I attended a leadership seminar recently that focused on the topic of language and how the way we listen and speak impacts our power, freedom and effectiveness. What particularly struck me was the statement, “Fundamentally, human beings don’t listen.” My first reaction was, “Of course, we do.” But as the presenter went on I began to see her point.
When someone else is talking to you what you hear is being filtered through your brain. And while that person is speaking, you are probably having an internal dialogue in your head, judging and evaluating what you are hearing and weighing it against your own opinions. In essence, you are not really present as the person is speaking because of the conversation going on in your head.
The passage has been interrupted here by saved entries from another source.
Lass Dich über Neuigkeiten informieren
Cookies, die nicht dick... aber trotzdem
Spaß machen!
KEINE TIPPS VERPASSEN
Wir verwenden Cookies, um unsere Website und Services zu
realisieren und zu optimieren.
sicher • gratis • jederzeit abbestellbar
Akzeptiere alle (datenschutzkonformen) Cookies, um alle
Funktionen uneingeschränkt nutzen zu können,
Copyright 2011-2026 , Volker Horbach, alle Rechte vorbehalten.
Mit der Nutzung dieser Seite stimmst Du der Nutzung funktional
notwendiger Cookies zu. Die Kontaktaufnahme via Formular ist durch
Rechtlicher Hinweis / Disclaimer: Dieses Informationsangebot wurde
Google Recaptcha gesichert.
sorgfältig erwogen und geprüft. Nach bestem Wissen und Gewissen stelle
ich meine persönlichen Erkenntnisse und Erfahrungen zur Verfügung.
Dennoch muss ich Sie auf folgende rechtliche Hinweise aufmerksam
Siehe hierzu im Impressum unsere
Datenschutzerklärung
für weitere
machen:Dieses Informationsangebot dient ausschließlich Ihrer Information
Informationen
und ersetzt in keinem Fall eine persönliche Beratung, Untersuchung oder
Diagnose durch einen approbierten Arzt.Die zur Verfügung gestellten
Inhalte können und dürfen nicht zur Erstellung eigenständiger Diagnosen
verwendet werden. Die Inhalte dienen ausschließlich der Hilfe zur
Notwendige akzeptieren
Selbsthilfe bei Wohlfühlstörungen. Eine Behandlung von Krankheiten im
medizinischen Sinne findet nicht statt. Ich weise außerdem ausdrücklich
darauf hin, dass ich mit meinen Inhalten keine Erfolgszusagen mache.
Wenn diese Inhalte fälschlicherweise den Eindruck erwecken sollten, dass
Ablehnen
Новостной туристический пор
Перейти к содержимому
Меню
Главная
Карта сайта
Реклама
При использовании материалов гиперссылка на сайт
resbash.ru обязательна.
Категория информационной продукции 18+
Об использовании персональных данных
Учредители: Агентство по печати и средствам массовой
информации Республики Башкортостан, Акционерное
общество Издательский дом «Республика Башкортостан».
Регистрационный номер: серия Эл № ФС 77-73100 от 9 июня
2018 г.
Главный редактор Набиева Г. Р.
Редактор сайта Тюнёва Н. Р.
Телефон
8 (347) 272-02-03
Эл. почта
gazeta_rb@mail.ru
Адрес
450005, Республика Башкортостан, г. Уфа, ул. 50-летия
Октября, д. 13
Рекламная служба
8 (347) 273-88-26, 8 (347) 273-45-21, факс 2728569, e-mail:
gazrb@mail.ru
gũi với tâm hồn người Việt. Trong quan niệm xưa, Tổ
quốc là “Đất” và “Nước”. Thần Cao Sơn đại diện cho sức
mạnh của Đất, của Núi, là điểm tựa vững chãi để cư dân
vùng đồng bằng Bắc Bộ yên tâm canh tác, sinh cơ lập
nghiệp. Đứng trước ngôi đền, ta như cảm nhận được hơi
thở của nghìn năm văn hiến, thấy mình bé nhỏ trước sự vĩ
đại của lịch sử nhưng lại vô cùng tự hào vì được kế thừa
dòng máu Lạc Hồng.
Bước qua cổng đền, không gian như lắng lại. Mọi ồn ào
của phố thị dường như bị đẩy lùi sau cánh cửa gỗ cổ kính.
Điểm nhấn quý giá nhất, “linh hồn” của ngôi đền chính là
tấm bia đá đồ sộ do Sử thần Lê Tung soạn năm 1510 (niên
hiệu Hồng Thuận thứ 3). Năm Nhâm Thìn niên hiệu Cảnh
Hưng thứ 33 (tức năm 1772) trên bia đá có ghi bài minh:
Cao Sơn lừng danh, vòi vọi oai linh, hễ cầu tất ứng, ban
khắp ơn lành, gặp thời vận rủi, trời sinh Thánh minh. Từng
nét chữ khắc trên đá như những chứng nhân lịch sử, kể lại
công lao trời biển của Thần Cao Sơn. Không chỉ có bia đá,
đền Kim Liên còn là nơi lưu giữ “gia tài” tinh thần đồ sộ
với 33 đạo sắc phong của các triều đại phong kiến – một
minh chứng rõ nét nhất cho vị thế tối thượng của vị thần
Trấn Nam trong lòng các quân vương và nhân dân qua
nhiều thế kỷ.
That conversation might sound something like this: “I can’t believe he is making that comment about productivity. Doesn’t he know how hard our team is working? I’d like to see him accomplish what we have with the number of people we have left in this department. Maybe I should have anticipated his reaction. After all, when I passed him in the hall last week he made that comment about Frank’s lateness with the report. Maybe he thinks I should have been responsible for that report. Perhaps I should have been. Why didn’t I speak up about it weeks ago?”
When your internal filter is running, you can’t really listen to what is being said. Instead you tune things out or become distracted by what you think you heard. One seminar participant noted that she spends about half her day on conference calls. Many of those calls seem to have no relevance to her work (and I suspect that many other people who are on the call feel the same way). So perhaps 1/10 of the time she’s paying attention and the rest of the time she’s doing work, answering email or stewing about the general waste of her time. Sound familiar?
But as the seminar speaker pointed out, in situations like this you have an alternative. First of all, if you look at the things you tend to filter out you will find a pattern. “The things you have no ability to listen to are repetitive,” she said. People have the ability, she added, to change how they listen and create a new filter.
She suggested to the woman burdened by all these conference calls to ask the planner of the next one if she is truly needed on this call. If the answer is yes, then she could ask what her role is on this call. By trying to clarify the purpose of the meeting and her presence in it she might find out that there is a value for her or she might be told that she isn’t really needed and doesn’t have to participate.
There’s a huge amount of time that is wasted in the workplace by people tuning out at meetings or creating their own perceptions of what they think is going on and then acting on those assumptions. Imagine how much happier and productive people would be if they could only listen effectively and speak up and clarify situations that are bothering them. And, of course, we could all benefit from fewer meetings.